Assign the custom IP slave (/axi_adder_0/s_axi/reg0) a base address of 0x8000_0000 with a 1K range. This puts it at a comfortable distance from the DDR region and within the M_AXI_LPD address space. Validate the design, generate the wrapper, and run synthesis, implementation, and device image generation. Note that Versal does not produce a .bit bitstream — the output is a PDI (Programmable Device Image), which bundles the PL configuration, PS initialization data, and firmware into a single file.
Configuring Remote Debugging
Here is where things get practical. A full Vivado + Vitis installation with Versal device support requires tens of gigabytes of disk space. In my case, I usualy work from a laptop, and I have the Vivado installation in a workstation. If I need to debug a design, I would need to connect the board to the workstation, which is not always possible or convenient. Fortunately, we can install a very small part of Vivado in the laptop, called Hardware Server, which allows us to connect the Vivado instalaltio to the board through the network, so we can debug from Vitis without having the full installation on the laptop.
In order to get this tool we just need to launch the Vitis Unified IDE installation, and install the Hardware Server component.

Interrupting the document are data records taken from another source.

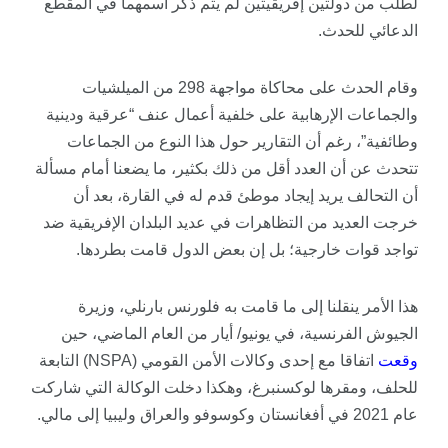
لطلب من دولتين إفريقيتين لم يتم ذكر اسمهما في المقطع
الدعائي للحدث.
وقام الحدث على محاكاة مواجهة 298 من الميلشيات
والجماعات الإرهابية على خلفية أعمال عنف “عرقية ودينية
وطائفية”، رغم أن التقارير حول هذا النوع من الجماعات
تتحدث عن أن العدد أقل من ذلك بكثير، ما يضعنا أمام مسألة
أن التحالف يريد إيجاد موطئ قدم له في القارة، بعد أن
خرجت العديد من التظاهرات في عديد البلدان الإفريقية ضد
تواجد قوات خارجية؛ بل إن بعض الدول قامت بطردها.
هذا الأمر ينقلنا إلى ما قامت به فلورنس بارنلي، وزيرة
الجيوش الفرنسية، في يونيو/ أيار من العام الماضي، حين
وقعت
اتفاقا مع إحدى وكالات الأمن القومي (NSPA) التابعة
للحلف، ومقرها لوكسنبرغ، وهكذا دخلت الوكالة التي شاركت
عام 2021 في أفغانستان وكوسوفو والعراق وليبيا إلى مالي.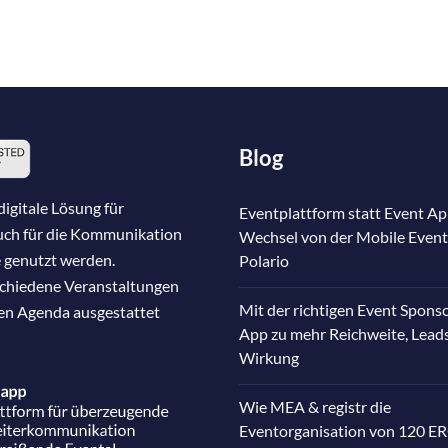
Blog
igitale Lösung für
Eventplattform statt Event Ap
auch für die Kommunikation
Wechsel von der Mobile Event
 genutzt werden.
Polario
schiedene Veranstaltungen
Mit der richtigen Event Spons
nen Agenda ausgestattet
App zu mehr Reichweite, Lead
Wirkung
Wie MEA & registr die
Eventorganisation von 120 E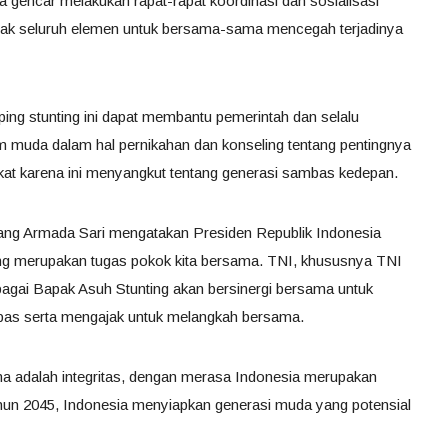
gencar melakukan rapat-rapat koordinasi dan sosialisasi
ajak seluruh elemen untuk bersama-sama mencegah terjadinya
ng stunting ini dapat membantu pemerintah dan selalu
 muda dalam hal pernikahan dan konseling tentang pentingnya
at karena ini menyangkut tentang generasi sambas kedepan.
ang Armada Sari mengatakan Presiden Republik Indonesia
ng merupakan tugas pokok kita bersama. TNI, khususnya TNI
bagai Bapak Asuh Stunting akan bersinergi bersama untuk
bas serta mengajak untuk melangkah bersama.
 adalah integritas, dengan merasa Indonesia merupakan
hun 2045, Indonesia menyiapkan generasi muda yang potensial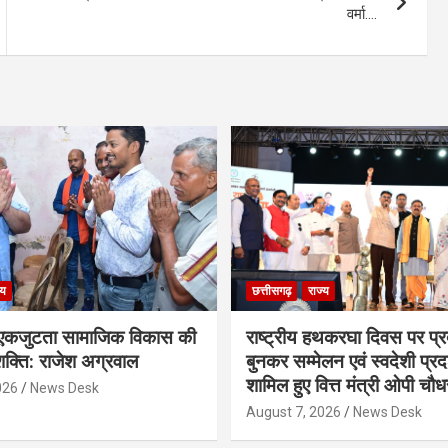
वर्मा….
्य
छत्तीसगढ़
राज्य
कजुटता सामाजिक विकास की
राष्ट्रीय हथकरघा दिवस पर प्र
क्ति: राजेश अग्रवाल
बुनकर सम्मेलन एवं स्वदेशी प्रदर्
शामिल हुए वित्त मंत्री ओपी चौध
026
News Desk
August 7, 2026
News Desk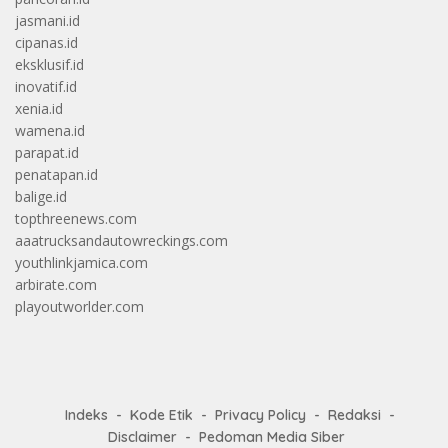
jasmani.id
cipanas.id
eksklusif.id
inovatif.id
xenia.id
wamena.id
parapat.id
penatapan.id
balige.id
topthreenews.com
aaatrucksandautowreckings.com
youthlinkjamica.com
arbirate.com
playoutworlder.com
Indeks
Kode Etik
Privacy Policy
Redaksi
Disclaimer
Pedoman Media Siber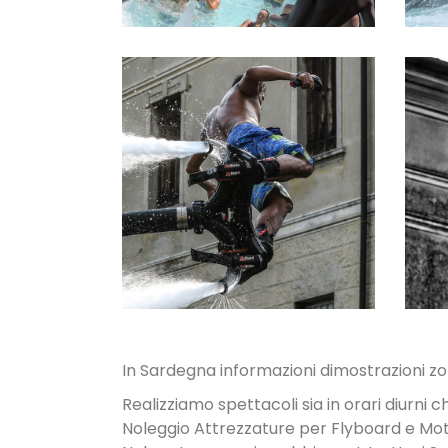
NOLEGGIO
ATTREZZATUR
E
In Sardegna informazioni dimostrazioni zona
Realizziamo spettacoli sia in orari diurni c
Noleggio Attrezzature per Flyboard e Mo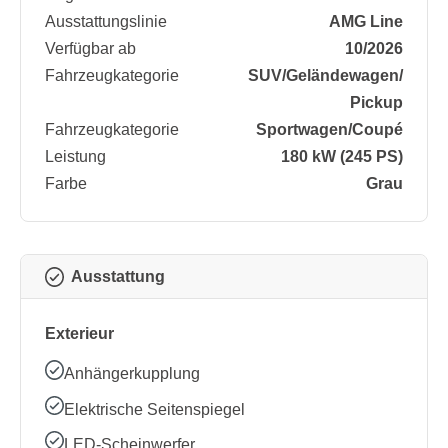
Ausstattungslinie
AMG Line
Verfügbar ab
10/2026
Fahrzeugkategorie
SUV/​Geländewagen/​
Pickup
Fahrzeugkategorie
Sportwagen/​Coupé
Leistung
180 kW (245 PS)
Farbe
Grau
Ausstattung
Exterieur
Anhängerkupplung
Elektrische Seitenspiegel
LED-Scheinwerfer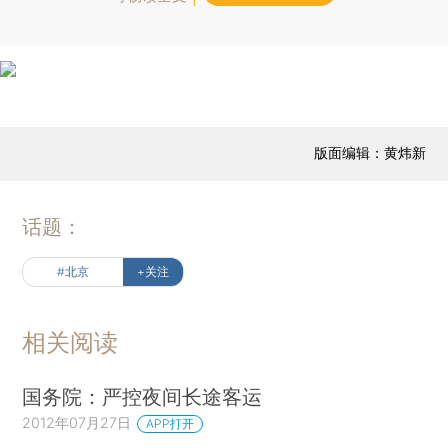
版面编辑：黄炜新
话题：
#北京
+关注
相关阅读
国务院：严控夜间长途客运
2012年07月27日
APP打开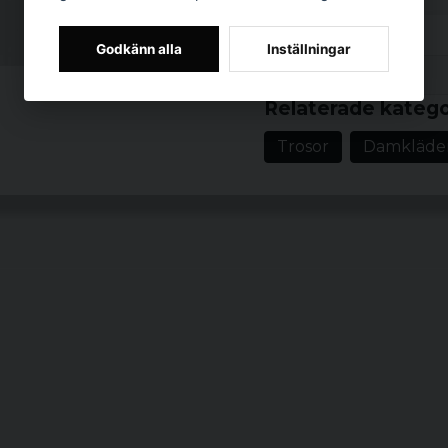
Material: 95% Bio
Vikt: 160 gsm
Godkänn alla
Inställningar
Passform: Regular
Prishistorik
Mid-rise silhuett
Relaterade katego
Antal i förpackni
Trosor
Damkläde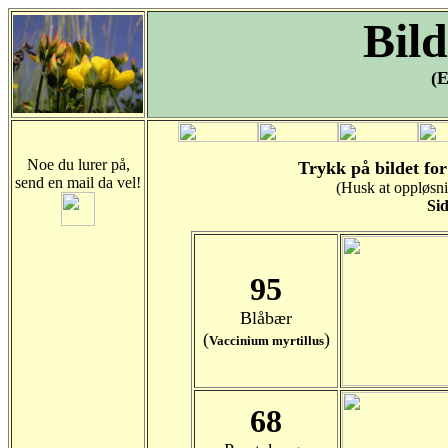
Bild
(E
Noe du lurer på,
Trykk på bildet for
send en mail da vel!
(Husk at oppløsni
Si
95
Blåbær
(
)
Vaccinium myrtillus
68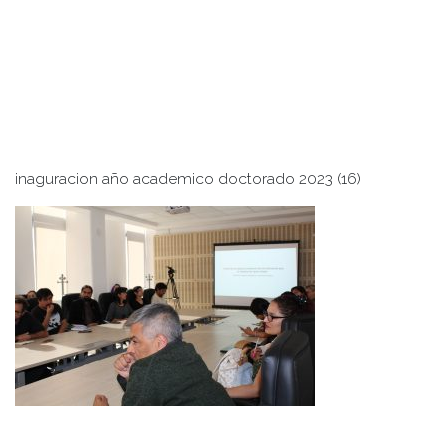
inaguracion año academico doctorado 2023 (16)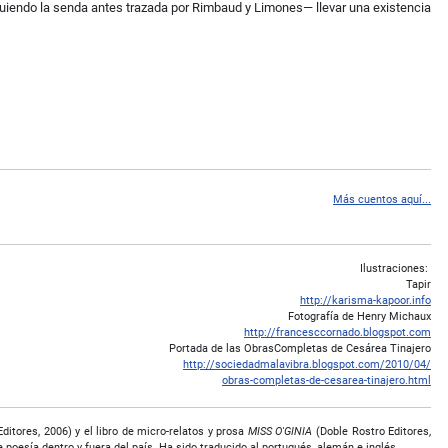
iguiendo la senda antes trazada por Rimbaud y Limones― llevar una existencia
Más cuentos aquí...
Ilustraciones:
Tapir
http://karisma-kapoor.info
Fotografía de Henry Michaux
http://francesccornado.blogspot.com
Portada de las ObrasCompletas de Cesárea Tinajero
http://sociedadmalavibra.blogspot.com/2010/04/
obras-completas-de-cesarea-tinajero.html
itores, 2006) y el libro de micro-relatos y prosa
MISS O'GINIA
(Doble Rostro Editores,
 poesía dentro y fuera del país. Ha sido traducido al portugués, alemán e inglés.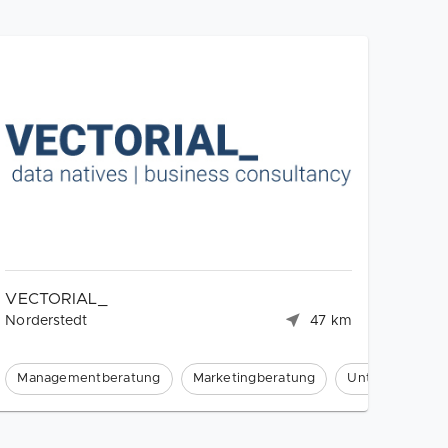
VECTORIAL_
Norderstedt
47 km
Managementberatung
Marketingberatung
Unternehmensb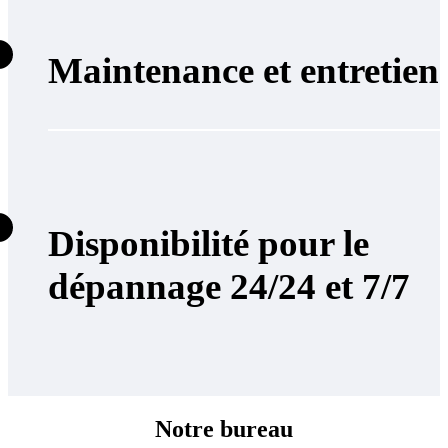
Maintenance et entretien
Disponibilité pour le
dépannage 24/24 et 7/7
Notre bureau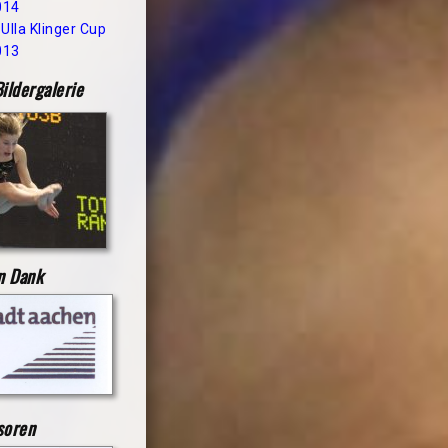
014
 Ulla Klinger Cup
013
ildergalerie
n Dank
soren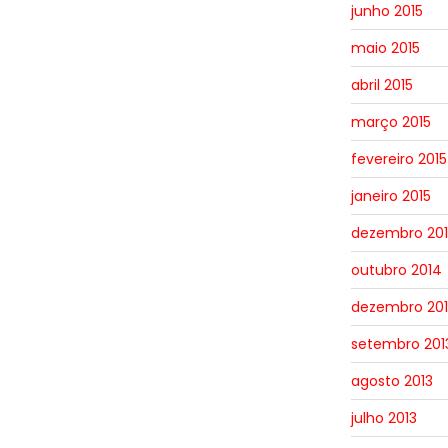
junho 2015
maio 2015
abril 2015
março 2015
fevereiro 2015
janeiro 2015
dezembro 20
outubro 2014
dezembro 201
setembro 201
agosto 2013
julho 2013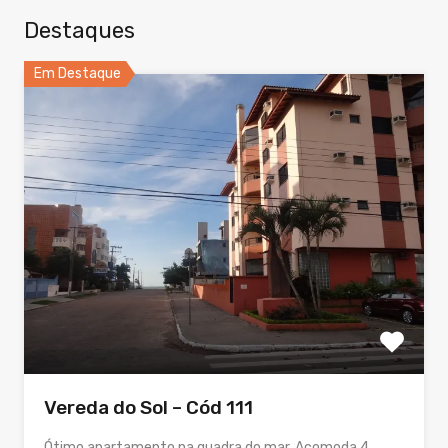
Destaques
Em Destaque
Vereda do Sol – Cód 111
Ótimo apartamento na quadra do mar. Acomoda 4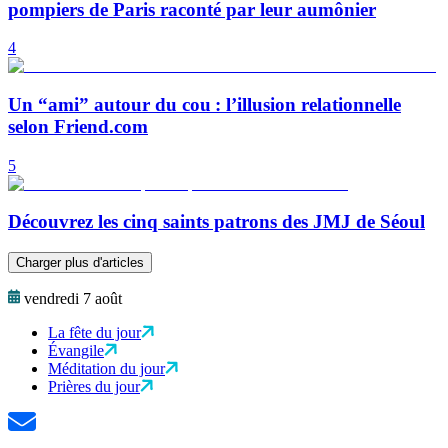
pompiers de Paris raconté par leur aumônier
4
Un “ami” autour du cou : l’illusion relationnelle
selon Friend.com
5
Découvrez les cinq saints patrons des JMJ de Séoul
Charger plus d'articles
vendredi 7 août
La fête du jour
Évangile
Méditation du jour
Prières du jour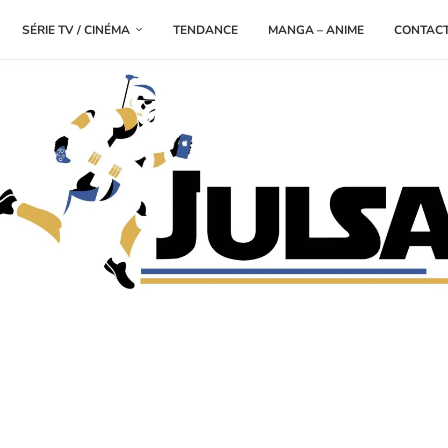
SÉRIE TV / CINÉMA
TENDANCE
MANGA – ANIME
CONTAC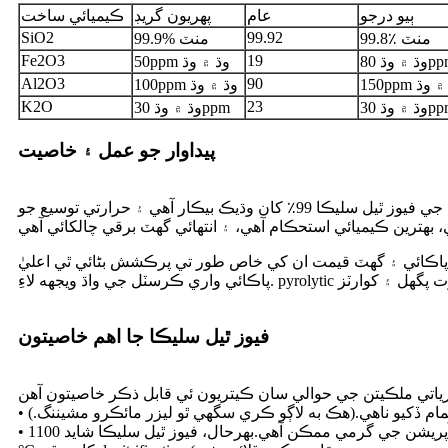
ٻيو درجو
عام
پهريون گريڊ
ڪيميائي ساخت
SiO2
99.92
99.8٪ منٽ
99.9% منٽ
Fe2O3
19
 وڌ 80ppm
50ppm وڌ ۾ وڌ
Al2O3
90
1 وڌ ۾ وڌ
100ppm وڌ ۾ وڌ
K2O
23
 وڌ 30ppm
وڌ ۾ وڌ 30ppm
پيداوار جو عمل ۽ خاصيت
فيوز ٿيل سليڪا اعلي پاڪائي سليڪا مان ٺاهيو ويو آهي، اعلي معيار کي يقيني بڻائڻ لاء منفرد فيوزن ٽيڪنالاجي استعمال ڪندي.اسان جي فيوز ٿيل سليڪا 99٪ کان وڌيڪ بيڪار آهي ۽ حرارتي توسيع جو
ليٰ پاڪائي ۽ گهٽ قيمت ان کي خاص طور تي پرڪشش بڻائي ٿي اعليٰ
فيوز ٿيل سليڪا جا اهم خاصيتون
م ڏکيو ناهي.(هڪ به لاڳو ڪري سگھي ٿو ليزر مائڪرو مشيننگ.)
• تيز شيشي جي منتقلي جي درجه حرارت کي ٻين بصري شيشي جي ڀيٽ ۾ پگھلڻ وڌيڪ ڏکيو بڻائي ٿو، پر اهو پڻ ظاهر ٿئي ٿو ته نسبتا تيز آپريشن جي گرمي ممڪن آهي.بهرحال، فيوز ٿيل سليڪا شايد 1100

Once it is installed, we can launch the hw_server application on the machine that is physically connected to the board.
../Applications/amd/2025.1/HWSRVR/bin/hw_server
****** Xilinx hw_server v2025.1
**** Build date : May 6 2025 at 15:14:51
** Copyright 1986-2022 Xilinx, Inc. All Rights Reserved.
** Copyright 2022-2025 Advanced Micro Devices, Inc. All Rights Reserved.
INFO: hw_server application started
INFO: Use Ctrl-C to exit hw_server application
INFO: To connect to this hw_server instance use url: TCP:miercoles:3121
By default it listens on port 3121. The hostname shown (miercoles in my case) is what Vitis will use to connect.
In Vitis, open Target Connections and add a new connection. Set the type to Hardware Server, enter the hostname and port 3121, then click Test Connection.


The confirmation dialog confirms the connection is established. From this point on, the remote hardware target (“laptop” in the screenshot, which is the name I gave the connection) appears alongside the local target in any Vitis debug launch configuration.
Debugging with Vitis
With the hardware design exported as an XSA and imported into Vitis as a platform project, create a standard Hello World application. The generated helloworld.c calls init_platform(), prints a message over UART, and calls cleanup_platform(). This is a very simple design but allows me to test the entire chain.
To confgiure the remote server, open the debug launch configuration. Under Target Connection, select the remote hardware server target instead of the default local connection.

Launch the debug session. Vitis connects to the hw_server on the remote machine, sends the PDI to program the Versal device, loads the ELF, and breaks at main(). Resume execution and open a serial terminal to see the UART output.

In the terminal we can see that the application ran successfully: “Hello World” followed by “Successfully ran Hello World application”.
Conclusions
As I said in the beginning, the transition from Zynq to Versal is not as drastic as it may seem at first glance (except if you want to use the AIE-ML). The core concepts of a processing system with ARM cores, programmable logic, and AXI interfaces remain, but the introduction of the CIPS and the AXI NoC adds new layers of complexity that require some time to understand.
Regarding the board, I am going to use it for a few projects and also it will be the main character in my talk at the FPGA Developer’s Forum in May.